Southern Living magazine recently named Scuppernong Books in downtown Greensboro one of the “South’s Best Bookstores,” and its Words of Note series is one of many things that make it a special place. The good folks at Scuppernong have been kind enough to ask me to return for a reading on Tuesday, Sept. 13, at 7 p.m. Two of North Carolina’s finest singer-songwriters (and frequent collaborators), Molly McGinn and Sam Frazier, will join me to sing some John Prine songs.
I am honored to share the mike at Scuppernong with a number of other music book authors, including David Menconi, one of my editors for John Prine: In Spite of Himself and a fellow author in the University of Texas Press’s American Music Series. David will speak Friday, Sept. 9, about his book Ryan Adams: Losering, a Story of Whiskeytown, which launched the series in 2012. Other writers at Words of Note will include Penny Parsons – who I worked with regularly when she was a publicist at Sugar Hill Records – talking about her fine new biography Foggy Mountain Troubadour: The Life and Music of Curly Seckler, and Emily Edwards, a UNC-Greensboro media studies professor who will read from her Bars, Blues, and Booze: Stories from the Drink House.

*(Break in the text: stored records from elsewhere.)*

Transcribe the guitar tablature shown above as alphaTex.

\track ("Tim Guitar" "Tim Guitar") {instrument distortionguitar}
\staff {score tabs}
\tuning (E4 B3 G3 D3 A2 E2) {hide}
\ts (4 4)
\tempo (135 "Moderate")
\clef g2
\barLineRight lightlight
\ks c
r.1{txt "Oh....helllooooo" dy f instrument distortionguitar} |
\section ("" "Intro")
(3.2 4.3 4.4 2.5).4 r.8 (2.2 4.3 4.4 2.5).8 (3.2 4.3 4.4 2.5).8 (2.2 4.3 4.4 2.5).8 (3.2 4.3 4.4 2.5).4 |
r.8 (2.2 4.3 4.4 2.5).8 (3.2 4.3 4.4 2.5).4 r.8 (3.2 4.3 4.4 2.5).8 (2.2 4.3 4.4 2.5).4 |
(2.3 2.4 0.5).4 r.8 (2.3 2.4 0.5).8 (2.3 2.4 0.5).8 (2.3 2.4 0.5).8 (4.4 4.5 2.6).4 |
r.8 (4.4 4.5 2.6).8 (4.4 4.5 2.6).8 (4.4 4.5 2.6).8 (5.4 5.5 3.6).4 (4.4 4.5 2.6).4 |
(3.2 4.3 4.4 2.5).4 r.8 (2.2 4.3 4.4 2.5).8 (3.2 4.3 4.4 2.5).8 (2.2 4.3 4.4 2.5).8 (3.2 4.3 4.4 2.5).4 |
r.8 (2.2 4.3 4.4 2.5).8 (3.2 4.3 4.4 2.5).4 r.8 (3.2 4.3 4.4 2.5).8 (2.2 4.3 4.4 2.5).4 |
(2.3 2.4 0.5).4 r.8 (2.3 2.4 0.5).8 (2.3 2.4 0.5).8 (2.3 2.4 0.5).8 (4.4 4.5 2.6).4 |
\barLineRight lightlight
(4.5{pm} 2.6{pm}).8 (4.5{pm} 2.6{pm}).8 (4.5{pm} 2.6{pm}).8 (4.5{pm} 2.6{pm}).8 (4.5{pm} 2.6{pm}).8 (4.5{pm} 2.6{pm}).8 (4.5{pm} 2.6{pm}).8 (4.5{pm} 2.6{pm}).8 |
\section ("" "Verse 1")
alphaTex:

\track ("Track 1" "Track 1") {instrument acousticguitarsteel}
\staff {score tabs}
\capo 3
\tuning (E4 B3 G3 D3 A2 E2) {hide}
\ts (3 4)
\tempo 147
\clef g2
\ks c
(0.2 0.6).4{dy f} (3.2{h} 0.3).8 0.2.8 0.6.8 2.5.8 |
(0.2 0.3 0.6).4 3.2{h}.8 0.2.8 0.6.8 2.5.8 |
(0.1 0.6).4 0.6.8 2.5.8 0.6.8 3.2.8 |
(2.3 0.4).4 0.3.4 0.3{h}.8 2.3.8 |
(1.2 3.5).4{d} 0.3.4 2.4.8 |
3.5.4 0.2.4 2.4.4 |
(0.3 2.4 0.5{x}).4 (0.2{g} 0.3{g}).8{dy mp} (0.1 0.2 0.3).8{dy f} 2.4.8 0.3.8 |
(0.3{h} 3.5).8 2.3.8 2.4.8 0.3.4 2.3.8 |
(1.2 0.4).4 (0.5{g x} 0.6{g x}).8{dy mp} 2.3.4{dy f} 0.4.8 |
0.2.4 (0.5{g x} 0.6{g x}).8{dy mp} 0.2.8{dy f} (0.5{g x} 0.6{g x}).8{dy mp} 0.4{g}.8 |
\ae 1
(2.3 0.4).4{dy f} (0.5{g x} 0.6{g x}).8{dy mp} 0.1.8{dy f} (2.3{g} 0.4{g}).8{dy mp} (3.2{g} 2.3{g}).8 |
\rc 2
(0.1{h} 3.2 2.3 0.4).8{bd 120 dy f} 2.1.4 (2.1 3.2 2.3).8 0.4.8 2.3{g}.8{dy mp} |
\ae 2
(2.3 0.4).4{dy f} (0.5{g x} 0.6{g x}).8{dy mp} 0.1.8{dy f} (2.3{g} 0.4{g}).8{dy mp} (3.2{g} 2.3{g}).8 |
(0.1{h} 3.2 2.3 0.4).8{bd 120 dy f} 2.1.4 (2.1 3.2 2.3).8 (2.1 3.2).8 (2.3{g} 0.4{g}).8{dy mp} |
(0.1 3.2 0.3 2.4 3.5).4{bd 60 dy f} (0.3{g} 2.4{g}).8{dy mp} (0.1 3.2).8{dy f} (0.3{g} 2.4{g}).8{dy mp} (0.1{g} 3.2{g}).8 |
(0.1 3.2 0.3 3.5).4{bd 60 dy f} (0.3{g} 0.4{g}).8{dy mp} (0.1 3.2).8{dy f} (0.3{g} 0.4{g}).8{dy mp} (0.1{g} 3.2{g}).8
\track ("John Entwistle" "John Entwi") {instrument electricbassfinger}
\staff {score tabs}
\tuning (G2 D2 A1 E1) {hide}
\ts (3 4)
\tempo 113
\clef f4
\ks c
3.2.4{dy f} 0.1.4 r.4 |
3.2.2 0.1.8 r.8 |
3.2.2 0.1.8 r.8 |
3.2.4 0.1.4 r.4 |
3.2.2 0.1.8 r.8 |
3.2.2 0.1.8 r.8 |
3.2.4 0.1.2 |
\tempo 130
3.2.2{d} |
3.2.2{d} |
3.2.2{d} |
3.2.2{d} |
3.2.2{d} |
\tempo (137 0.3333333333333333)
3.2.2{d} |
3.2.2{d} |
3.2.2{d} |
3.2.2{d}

The Words of Note series at Scuppernong is part of 17 Days, Greensboro’s annual arts and culture festival, and coincides with the second year of a three-year run by the National Folk Festival in downtown Greensboro. I can’t think of many places I’d rather be, music-wise, than Greensboro in September.
Meanwhile, there has been some big news from Prine lately. His first album of newly recorded material in nearly a decade, For Better, or Worse, will come out Sept. 30. It’s a sequel to his beloved 1999 album In Spite of Ourselves, and like that collection features Prine performing classic country duets with female singers. A couple of singers from In Spite of Ourselves are back for the new album (Iris DeMent and Prine’s wife, Fiona), but most of the cast is new, including veteran performers such as Kathy Mattea and Alison Krauss joined by relative newcomers such as Miranda Lambert (who covered Prine’s “That’s the Way That the World Goes ‘Round” on her Revolution album in 2009) and Kacey Musgraves (a rising star who paid tribute in her song “Burn One with John Prine”).
Finally, Prine and another acclaimed singer-songwriter who also began his career in the 1970s, Tom Waits, have been named this year’s winners of the prestigious PEN New England’s Song Lyrics of Literary Excellence Awards. They are scheduled to receive the awards Sept. 19 at the John F. Kennedy Presidential Library and Museum in Boston. Rosanne Cash, a member of the nominating committee, told Rolling Stone, “They’ve contributed definitive works to the American canon. That’s basically it. You can’t imagine a broad version of the American songbook without the songs of these people.”